The plot I decided to improve, was found under this link https://www.visualcapitalist.com/the-worlds-biggest-startups-top-unicorns-of-2021/. I see that there are a whole lot of information that could be represented there, but were not (for example, author could have analyzed the industries as a whole, not only single start-ups)
Firstly, I have found the data frame on Kaggle, under this link: https://www.kaggle.com/datasets/ramjasmaurya/unicorn-startups
unicorns_data <- read.csv("~/Downloads/unicorns till sep 2022.csv")
library(plotly)
library(dplyr)
Then, I prepared the data:
unicorns_data$Valuation...B. <- gsub("\\$", "", unicorns_data$Valuation...B.)
unicorns_data$Valuation...B. <- gsub(",", "", unicorns_data$Valuation...B.)
unicorns_data$Valuation...B. <- as.numeric(unicorns_data$Valuation...B.)
high_value_startups <- subset(unicorns_data, Valuation...B. > 10)
industry_valuation <- high_value_startups %>%
group_by(Industry) %>%
summarise(TotalValuation = sum(Valuation...B.)) %>%
arrange(desc(TotalValuation))
high_value_startups$Industry <- factor(high_value_startups$Industry,
levels = industry_valuation$Industry)
country_valuation <- high_value_startups %>%
group_by(Country) %>%
summarise(TotalValuation = sum(Valuation...B.)) %>%
arrange(TotalValuation)
high_value_startups$Country <- factor(high_value_startups$Country,
levels = country_valuation$Country)
high_value_startups$Jittered_Industry <- jitter(as.numeric(as.factor(high_value_startups$Industry)))
high_value_startups$Jittered_Country <- jitter(as.numeric(as.factor(high_value_startups$Country)))
Here, I sorted the industries and countries by total valuation, so we could have more accurate representation of global VC-economy.
fig <- plot_ly(high_value_startups,
x = ~Jittered_Industry,
y = ~Jittered_Country,
size = ~Valuation...B.,
color = ~Industry,
text = ~paste(Company, ":", Valuation...B., "B$",", ",Country,", ",City.,"\nInvestors: ",Investors),
hoverinfo = "text",
type = 'scatter',
mode = 'markers',
showlegend=FALSE)
fig <- fig %>% layout(title = "Valuation of Startups by Industry and Country",
xaxis = list(title = "Industry", tickmode = "array", tickvals = jitter(as.numeric(as.factor(unique(high_value_startups$Industry)))), ticktext = unique(high_value_startups$Industry)),
yaxis = list(title = "Country", tickmode = "array", tickvals = jitter(as.numeric(as.factor(unique(high_value_startups$Country)))), ticktext = unique(high_value_startups$Country)))
fig
Final plot.

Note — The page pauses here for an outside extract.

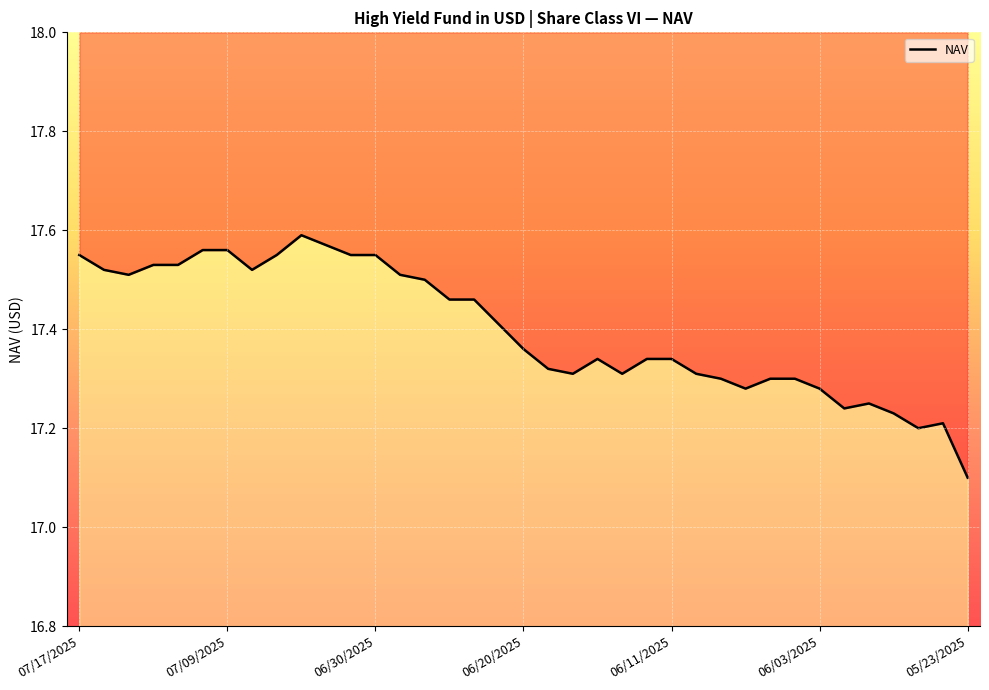

The value at 28 is 17.3. True or false?

True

Here, in my opinion I made it more accurate. Because original graph showed us China’s e-commerce companies at the top of the list, and suggested domination of China’s VC field. But in reality we can see that investors in 2022 preferred fintech as main startups’ industry to invest, also we can see the list of VC funds that invested in each startup, and we can make a conclusion, that still US and European global VC funds tend to invest in US or Europe.
This conclusions could not have been made from the original plot.